*YOUR ASSIGNMENT:* Output each record exactly, with nothing omitted.

*INFORMATION SUPPLIED:*
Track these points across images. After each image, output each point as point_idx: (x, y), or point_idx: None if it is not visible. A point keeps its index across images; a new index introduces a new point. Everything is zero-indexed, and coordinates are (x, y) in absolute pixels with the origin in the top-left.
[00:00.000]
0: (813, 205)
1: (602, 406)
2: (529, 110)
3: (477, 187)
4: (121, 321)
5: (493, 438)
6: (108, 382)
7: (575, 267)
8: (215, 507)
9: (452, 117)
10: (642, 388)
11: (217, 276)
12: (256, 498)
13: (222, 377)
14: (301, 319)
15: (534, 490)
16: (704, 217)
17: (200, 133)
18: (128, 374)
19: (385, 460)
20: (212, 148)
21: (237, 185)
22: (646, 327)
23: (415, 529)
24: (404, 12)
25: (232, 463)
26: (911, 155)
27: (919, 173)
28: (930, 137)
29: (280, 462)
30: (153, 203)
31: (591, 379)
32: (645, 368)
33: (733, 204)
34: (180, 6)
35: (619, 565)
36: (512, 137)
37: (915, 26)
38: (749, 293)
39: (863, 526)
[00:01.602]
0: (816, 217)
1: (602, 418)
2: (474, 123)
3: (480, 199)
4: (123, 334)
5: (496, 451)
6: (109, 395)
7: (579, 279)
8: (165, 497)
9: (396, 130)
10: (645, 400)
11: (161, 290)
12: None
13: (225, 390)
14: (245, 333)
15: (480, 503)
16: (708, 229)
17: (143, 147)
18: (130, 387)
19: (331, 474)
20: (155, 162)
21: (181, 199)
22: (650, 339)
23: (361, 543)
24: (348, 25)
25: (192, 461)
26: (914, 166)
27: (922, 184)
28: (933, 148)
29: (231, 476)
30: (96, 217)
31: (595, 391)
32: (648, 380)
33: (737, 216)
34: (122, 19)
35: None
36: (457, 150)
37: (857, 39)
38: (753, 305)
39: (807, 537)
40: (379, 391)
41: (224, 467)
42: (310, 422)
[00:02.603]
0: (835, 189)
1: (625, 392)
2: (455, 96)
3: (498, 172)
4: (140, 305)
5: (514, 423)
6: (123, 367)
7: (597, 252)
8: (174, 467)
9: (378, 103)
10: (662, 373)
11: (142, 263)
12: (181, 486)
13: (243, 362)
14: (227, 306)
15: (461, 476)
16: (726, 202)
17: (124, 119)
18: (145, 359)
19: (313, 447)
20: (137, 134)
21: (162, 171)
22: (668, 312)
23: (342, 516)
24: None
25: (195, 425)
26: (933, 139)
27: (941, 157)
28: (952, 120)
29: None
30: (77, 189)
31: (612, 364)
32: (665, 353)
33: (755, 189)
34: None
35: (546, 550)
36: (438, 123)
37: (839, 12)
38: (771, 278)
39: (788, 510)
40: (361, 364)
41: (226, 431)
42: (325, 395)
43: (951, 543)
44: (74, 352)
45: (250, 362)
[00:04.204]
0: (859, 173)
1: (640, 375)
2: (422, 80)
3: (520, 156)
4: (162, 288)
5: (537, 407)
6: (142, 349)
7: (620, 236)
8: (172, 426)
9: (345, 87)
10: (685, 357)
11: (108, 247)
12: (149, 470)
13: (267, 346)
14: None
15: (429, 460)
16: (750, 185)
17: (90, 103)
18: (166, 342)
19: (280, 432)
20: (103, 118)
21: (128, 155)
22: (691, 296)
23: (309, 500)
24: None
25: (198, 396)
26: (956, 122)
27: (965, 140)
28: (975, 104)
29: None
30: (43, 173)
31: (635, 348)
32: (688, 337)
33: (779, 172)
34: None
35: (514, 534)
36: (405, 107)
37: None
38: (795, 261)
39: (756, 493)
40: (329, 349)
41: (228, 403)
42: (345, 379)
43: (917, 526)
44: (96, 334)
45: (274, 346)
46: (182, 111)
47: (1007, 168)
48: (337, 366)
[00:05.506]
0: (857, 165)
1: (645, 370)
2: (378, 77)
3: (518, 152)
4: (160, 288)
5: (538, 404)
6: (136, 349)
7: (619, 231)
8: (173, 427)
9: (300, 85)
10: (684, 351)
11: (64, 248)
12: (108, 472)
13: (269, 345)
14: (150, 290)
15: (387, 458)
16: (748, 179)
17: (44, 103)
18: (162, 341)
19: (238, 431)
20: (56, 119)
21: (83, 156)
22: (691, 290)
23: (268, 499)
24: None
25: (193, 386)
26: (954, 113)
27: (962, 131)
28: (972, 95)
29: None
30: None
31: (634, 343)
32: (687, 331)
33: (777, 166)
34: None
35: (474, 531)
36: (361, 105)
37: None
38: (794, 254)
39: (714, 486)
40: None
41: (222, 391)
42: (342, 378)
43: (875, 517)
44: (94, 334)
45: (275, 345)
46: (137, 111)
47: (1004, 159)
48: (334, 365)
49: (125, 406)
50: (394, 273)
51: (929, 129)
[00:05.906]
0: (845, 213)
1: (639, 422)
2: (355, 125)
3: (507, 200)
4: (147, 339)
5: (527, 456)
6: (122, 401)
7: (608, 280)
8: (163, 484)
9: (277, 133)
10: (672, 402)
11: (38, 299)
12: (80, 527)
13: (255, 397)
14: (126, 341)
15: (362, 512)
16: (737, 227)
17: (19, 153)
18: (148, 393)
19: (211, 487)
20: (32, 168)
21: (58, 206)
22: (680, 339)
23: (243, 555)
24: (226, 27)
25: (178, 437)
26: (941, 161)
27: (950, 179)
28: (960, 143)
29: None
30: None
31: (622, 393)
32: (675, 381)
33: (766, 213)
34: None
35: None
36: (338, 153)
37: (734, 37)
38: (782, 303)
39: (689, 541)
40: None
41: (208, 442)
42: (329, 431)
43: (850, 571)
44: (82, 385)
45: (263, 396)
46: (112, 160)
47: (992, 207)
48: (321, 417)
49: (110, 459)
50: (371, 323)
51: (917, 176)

*SOLUTION TO THIS PROBLEM:*
Track these points across images. After each image, output each point as point_idx: (x, y), or point_idx: None if it is not visible. A point keeps its index across images; a new index introduces a new point. Everything is zero-indexed, and coordinates are (x, y) in absolute pixels with the origin in the top-left.
[00:00.000]
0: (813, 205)
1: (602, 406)
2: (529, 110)
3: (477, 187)
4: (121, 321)
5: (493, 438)
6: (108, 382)
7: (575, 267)
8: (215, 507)
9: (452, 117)
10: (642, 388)
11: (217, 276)
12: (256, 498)
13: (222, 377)
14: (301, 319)
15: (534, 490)
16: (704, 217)
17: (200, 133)
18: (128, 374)
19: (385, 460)
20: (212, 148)
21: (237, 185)
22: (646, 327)
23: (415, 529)
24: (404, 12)
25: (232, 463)
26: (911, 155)
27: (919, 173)
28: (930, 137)
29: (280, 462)
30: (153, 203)
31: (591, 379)
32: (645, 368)
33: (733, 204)
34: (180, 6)
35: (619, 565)
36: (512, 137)
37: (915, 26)
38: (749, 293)
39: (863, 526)
[00:01.602]
0: (816, 217)
1: (602, 418)
2: (474, 123)
3: (480, 199)
4: (123, 334)
5: (496, 451)
6: (109, 395)
7: (579, 279)
8: (165, 497)
9: (396, 130)
10: (645, 400)
11: (161, 290)
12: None
13: (225, 390)
14: (245, 333)
15: (480, 503)
16: (708, 229)
17: (143, 147)
18: (130, 387)
19: (331, 474)
20: (155, 162)
21: (181, 199)
22: (650, 339)
23: (361, 543)
24: (348, 25)
25: (192, 461)
26: (914, 166)
27: (922, 184)
28: (933, 148)
29: (231, 476)
30: (96, 217)
31: (595, 391)
32: (648, 380)
33: (737, 216)
34: (122, 19)
35: None
36: (457, 150)
37: (857, 39)
38: (753, 305)
39: (807, 537)
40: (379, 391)
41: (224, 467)
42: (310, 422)
[00:02.603]
0: (835, 189)
1: (625, 392)
2: (455, 96)
3: (498, 172)
4: (140, 305)
5: (514, 423)
6: (123, 367)
7: (597, 252)
8: (174, 467)
9: (378, 103)
10: (662, 373)
11: (142, 263)
12: (181, 486)
13: (243, 362)
14: (227, 306)
15: (461, 476)
16: (726, 202)
17: (124, 119)
18: (145, 359)
19: (313, 447)
20: (137, 134)
21: (162, 171)
22: (668, 312)
23: (342, 516)
24: None
25: (195, 425)
26: (933, 139)
27: (941, 157)
28: (952, 120)
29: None
30: (77, 189)
31: (612, 364)
32: (665, 353)
33: (755, 189)
34: None
35: (546, 550)
36: (438, 123)
37: (839, 12)
38: (771, 278)
39: (788, 510)
40: (361, 364)
41: (226, 431)
42: (325, 395)
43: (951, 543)
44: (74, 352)
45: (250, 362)
[00:04.204]
0: (859, 173)
1: (640, 375)
2: (422, 80)
3: (520, 156)
4: (162, 288)
5: (537, 407)
6: (142, 349)
7: (620, 236)
8: (172, 426)
9: (345, 87)
10: (685, 357)
11: (108, 247)
12: (149, 470)
13: (267, 346)
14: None
15: (429, 460)
16: (750, 185)
17: (90, 103)
18: (166, 342)
19: (280, 432)
20: (103, 118)
21: (128, 155)
22: (691, 296)
23: (309, 500)
24: None
25: (198, 396)
26: (956, 122)
27: (965, 140)
28: (975, 104)
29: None
30: (43, 173)
31: (635, 348)
32: (688, 337)
33: (779, 172)
34: None
35: (514, 534)
36: (405, 107)
37: None
38: (795, 261)
39: (756, 493)
40: (329, 349)
41: (228, 403)
42: (345, 379)
43: (917, 526)
44: (96, 334)
45: (274, 346)
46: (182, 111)
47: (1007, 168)
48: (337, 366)
[00:05.506]
0: (857, 165)
1: (645, 370)
2: (378, 77)
3: (518, 152)
4: (160, 288)
5: (538, 404)
6: (136, 349)
7: (619, 231)
8: (173, 427)
9: (300, 85)
10: (684, 351)
11: (64, 248)
12: (108, 472)
13: (269, 345)
14: (150, 290)
15: (387, 458)
16: (748, 179)
17: (44, 103)
18: (162, 341)
19: (238, 431)
20: (56, 119)
21: (83, 156)
22: (691, 290)
23: (268, 499)
24: None
25: (193, 386)
26: (954, 113)
27: (962, 131)
28: (972, 95)
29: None
30: None
31: (634, 343)
32: (687, 331)
33: (777, 166)
34: None
35: (474, 531)
36: (361, 105)
37: None
38: (794, 254)
39: (714, 486)
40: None
41: (222, 391)
42: (342, 378)
43: (875, 517)
44: (94, 334)
45: (275, 345)
46: (137, 111)
47: (1004, 159)
48: (334, 365)
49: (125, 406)
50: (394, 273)
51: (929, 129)
[00:05.906]
0: (845, 213)
1: (639, 422)
2: (355, 125)
3: (507, 200)
4: (147, 339)
5: (527, 456)
6: (122, 401)
7: (608, 280)
8: (163, 484)
9: (277, 133)
10: (672, 402)
11: (38, 299)
12: (80, 527)
13: (255, 397)
14: (126, 341)
15: (362, 512)
16: (737, 227)
17: (19, 153)
18: (148, 393)
19: (211, 487)
20: (32, 168)
21: (58, 206)
22: (680, 339)
23: (243, 555)
24: (226, 27)
25: (178, 437)
26: (941, 161)
27: (950, 179)
28: (960, 143)
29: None
30: None
31: (622, 393)
32: (675, 381)
33: (766, 213)
34: None
35: None
36: (338, 153)
37: (734, 37)
38: (782, 303)
39: (689, 541)
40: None
41: (208, 442)
42: (329, 431)
43: (850, 571)
44: (82, 385)
45: (263, 396)
46: (112, 160)
47: (992, 207)
48: (321, 417)
49: (110, 459)
50: (371, 323)
51: (917, 176)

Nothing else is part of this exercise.